Tip 2: Maximize your match (and save on your taxes while you’re at it)
Taking advantage of an employer matching contribution on your company’s retirement plan is perhaps the biggest no-brainer of personal finance. Nowhere can you obtain a superior guaranteed rate of return on your money. A dollar-for-dollar match means your $100 contribution is immediately worth $200. Your broker can’t match that. Be sure to contribute at least as much as your employer will match. Also, it pays to know how your retirement savings is taxed.
Tip 3: Save your receipts to maximize your deductions.
You must save your receipts if you run a business. Even if you work for someone else, you should still retain certain receipts including those received upon making charitable donations. Not only will doing so make it easier for you to remember to deduct your contributions at tax-time, but saving this paperwork is required by the IRS. Certain job-search expenses are deductible too, so be sure to save those receipts!

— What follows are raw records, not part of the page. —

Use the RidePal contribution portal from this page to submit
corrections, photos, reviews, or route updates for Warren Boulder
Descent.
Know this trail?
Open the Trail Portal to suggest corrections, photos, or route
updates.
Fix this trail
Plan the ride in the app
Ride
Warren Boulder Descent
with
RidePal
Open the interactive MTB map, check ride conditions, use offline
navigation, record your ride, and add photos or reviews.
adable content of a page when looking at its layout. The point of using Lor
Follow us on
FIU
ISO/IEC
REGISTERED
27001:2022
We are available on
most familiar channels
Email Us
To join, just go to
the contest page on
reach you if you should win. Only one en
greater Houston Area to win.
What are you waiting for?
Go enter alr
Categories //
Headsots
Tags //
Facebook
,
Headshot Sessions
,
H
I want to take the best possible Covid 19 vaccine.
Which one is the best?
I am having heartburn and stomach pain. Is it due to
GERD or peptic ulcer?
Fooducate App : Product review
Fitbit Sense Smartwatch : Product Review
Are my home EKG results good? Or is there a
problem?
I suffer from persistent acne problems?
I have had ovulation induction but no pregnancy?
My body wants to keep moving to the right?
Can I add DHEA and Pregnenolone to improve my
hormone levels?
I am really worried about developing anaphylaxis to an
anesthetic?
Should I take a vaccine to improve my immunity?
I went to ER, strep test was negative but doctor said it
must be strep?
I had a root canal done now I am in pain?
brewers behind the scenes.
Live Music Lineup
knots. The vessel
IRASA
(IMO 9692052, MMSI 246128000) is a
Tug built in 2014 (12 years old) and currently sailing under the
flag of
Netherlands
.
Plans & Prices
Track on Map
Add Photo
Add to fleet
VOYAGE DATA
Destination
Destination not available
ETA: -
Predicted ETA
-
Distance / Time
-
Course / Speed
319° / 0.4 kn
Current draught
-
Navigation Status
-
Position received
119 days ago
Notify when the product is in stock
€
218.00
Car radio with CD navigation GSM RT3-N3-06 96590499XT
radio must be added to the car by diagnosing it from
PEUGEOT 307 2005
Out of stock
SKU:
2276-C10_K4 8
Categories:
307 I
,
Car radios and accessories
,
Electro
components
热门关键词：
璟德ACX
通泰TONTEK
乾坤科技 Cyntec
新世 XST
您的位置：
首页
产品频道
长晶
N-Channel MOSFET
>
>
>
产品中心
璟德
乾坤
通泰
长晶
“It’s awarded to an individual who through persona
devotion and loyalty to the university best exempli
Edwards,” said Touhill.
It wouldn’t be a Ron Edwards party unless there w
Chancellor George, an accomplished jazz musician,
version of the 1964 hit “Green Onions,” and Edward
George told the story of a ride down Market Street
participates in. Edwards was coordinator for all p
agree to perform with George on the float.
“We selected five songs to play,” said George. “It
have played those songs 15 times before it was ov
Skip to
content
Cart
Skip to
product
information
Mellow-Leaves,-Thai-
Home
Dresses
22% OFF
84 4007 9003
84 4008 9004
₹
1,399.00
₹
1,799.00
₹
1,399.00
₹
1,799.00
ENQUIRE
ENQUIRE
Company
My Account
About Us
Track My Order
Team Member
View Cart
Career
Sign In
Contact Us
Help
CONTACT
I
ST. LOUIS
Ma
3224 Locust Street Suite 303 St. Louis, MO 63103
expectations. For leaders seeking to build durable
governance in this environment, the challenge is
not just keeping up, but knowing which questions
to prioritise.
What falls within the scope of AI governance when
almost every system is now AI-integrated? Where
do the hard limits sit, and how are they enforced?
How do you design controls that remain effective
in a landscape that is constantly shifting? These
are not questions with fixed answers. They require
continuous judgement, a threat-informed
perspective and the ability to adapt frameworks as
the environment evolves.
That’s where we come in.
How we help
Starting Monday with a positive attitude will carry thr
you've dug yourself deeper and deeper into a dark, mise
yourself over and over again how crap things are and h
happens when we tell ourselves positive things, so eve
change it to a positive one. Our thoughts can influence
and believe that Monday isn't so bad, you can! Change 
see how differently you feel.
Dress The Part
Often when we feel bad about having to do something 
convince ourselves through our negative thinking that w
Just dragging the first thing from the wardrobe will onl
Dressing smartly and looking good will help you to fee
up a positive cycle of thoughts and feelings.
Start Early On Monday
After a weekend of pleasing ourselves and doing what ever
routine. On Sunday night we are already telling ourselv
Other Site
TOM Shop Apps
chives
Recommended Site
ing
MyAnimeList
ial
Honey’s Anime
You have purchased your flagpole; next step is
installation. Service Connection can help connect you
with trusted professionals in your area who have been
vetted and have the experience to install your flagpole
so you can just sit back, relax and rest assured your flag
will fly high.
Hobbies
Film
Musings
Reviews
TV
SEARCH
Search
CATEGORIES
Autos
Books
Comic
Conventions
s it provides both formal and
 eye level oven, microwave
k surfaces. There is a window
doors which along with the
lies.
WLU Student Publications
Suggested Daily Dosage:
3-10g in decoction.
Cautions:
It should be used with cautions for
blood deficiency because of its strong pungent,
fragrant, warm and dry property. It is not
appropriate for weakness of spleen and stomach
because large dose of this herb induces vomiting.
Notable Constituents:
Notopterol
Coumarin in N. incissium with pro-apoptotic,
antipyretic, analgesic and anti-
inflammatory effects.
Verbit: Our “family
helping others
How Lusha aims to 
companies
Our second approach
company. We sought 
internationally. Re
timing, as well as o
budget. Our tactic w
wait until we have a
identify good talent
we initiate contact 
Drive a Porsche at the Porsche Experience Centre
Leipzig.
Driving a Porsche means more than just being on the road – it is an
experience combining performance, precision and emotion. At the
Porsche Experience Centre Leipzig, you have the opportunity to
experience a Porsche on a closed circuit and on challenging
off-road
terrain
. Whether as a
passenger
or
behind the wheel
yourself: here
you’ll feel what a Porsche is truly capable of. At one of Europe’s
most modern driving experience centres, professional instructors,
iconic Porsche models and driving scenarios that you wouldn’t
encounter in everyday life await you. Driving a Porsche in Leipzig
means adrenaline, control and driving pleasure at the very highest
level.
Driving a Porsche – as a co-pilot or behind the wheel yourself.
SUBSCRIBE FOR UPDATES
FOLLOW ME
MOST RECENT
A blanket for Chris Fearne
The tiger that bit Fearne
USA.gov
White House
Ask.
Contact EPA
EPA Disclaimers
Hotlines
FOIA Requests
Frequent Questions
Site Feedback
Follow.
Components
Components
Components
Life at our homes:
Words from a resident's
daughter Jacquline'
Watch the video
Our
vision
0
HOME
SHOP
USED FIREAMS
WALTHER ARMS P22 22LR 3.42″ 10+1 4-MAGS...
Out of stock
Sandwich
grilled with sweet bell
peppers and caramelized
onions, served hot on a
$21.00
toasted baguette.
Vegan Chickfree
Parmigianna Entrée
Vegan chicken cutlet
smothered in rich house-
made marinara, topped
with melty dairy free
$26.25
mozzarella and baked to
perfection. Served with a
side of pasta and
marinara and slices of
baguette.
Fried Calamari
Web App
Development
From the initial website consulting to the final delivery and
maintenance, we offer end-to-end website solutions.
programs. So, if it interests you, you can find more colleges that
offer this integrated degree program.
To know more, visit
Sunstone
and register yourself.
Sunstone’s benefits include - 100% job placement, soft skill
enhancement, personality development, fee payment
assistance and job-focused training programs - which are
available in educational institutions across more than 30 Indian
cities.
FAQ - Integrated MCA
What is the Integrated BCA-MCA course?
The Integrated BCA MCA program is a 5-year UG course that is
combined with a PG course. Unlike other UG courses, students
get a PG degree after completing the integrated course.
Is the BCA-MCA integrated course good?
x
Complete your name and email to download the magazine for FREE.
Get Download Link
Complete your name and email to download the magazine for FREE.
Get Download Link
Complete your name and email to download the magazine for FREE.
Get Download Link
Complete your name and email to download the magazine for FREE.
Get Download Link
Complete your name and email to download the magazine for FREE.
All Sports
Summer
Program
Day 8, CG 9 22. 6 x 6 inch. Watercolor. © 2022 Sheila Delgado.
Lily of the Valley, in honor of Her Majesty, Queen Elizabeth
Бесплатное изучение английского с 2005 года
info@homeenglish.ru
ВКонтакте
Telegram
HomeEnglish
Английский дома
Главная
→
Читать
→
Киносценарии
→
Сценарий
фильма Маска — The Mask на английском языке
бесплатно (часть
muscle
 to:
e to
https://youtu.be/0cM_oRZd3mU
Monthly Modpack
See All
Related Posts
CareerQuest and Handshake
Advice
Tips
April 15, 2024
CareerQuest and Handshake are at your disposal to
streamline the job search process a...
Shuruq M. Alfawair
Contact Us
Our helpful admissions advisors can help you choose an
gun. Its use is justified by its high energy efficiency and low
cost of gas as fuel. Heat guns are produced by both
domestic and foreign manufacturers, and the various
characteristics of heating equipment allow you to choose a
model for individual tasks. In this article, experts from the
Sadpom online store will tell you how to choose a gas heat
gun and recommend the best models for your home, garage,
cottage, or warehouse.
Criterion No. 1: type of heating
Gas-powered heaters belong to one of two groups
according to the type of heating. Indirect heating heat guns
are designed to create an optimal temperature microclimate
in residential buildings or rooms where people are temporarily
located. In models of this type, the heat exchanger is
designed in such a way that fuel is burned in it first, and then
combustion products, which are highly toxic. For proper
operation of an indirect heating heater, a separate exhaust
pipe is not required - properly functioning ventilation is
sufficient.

Tip 4: Read the newspaper (paper or digital)
Perhaps never before in American history has the individual tax environment been in more flux than it is today. Tax laws change constantly, and it’s nothing new, but keeping yourself updated about what is going on never hurts. Luckily, tax software is always updated to reflect the most current tax laws.
Tip 5: Get in front of your changing tax situation.
If your personal situation changes from one year to the next, your tax circumstances will also. Unfortunately, the IRS won’t tell you about how those changes impact you. Rather, it’s your responsibility to take care of any new tax requirements and to do so long before the April 15, 2012 filing deadline for 2011 taxes.
Curious as to classic examples of often missed new tax responsibilities?
If you started a new business, you’ll need to make estimated tax payments each quarter: April 15, June 15, September 15, and January 15 of the following year. You must do so because there’s no tax withholding from self-employment earnings. If you’re fortunate enough to show some serious profit from your new business, you’ll be unfortunate enough to owe some serious taxes on it, too. Not only must you pay your income taxes each quarter, you’ll also have to pay in both halves of your Social Security tax and Medicare taxes. These payroll taxes, as they are known, equal 15.3% of your net earnings alone.
Another in-advance tax to-do item arises if you hire a nanny or other household employee. If you hire someone, contact your state employment office right away. In addition to the many legal requirements you’ll encounter as a new employer, most states will require you to begin paying unemployment compensation right away. Should you wait to pay this tax until the time you file your taxes, you’re likely to face a financial penalty for doing so.
Indeed, when it comes to taxes, ignorance is not bliss.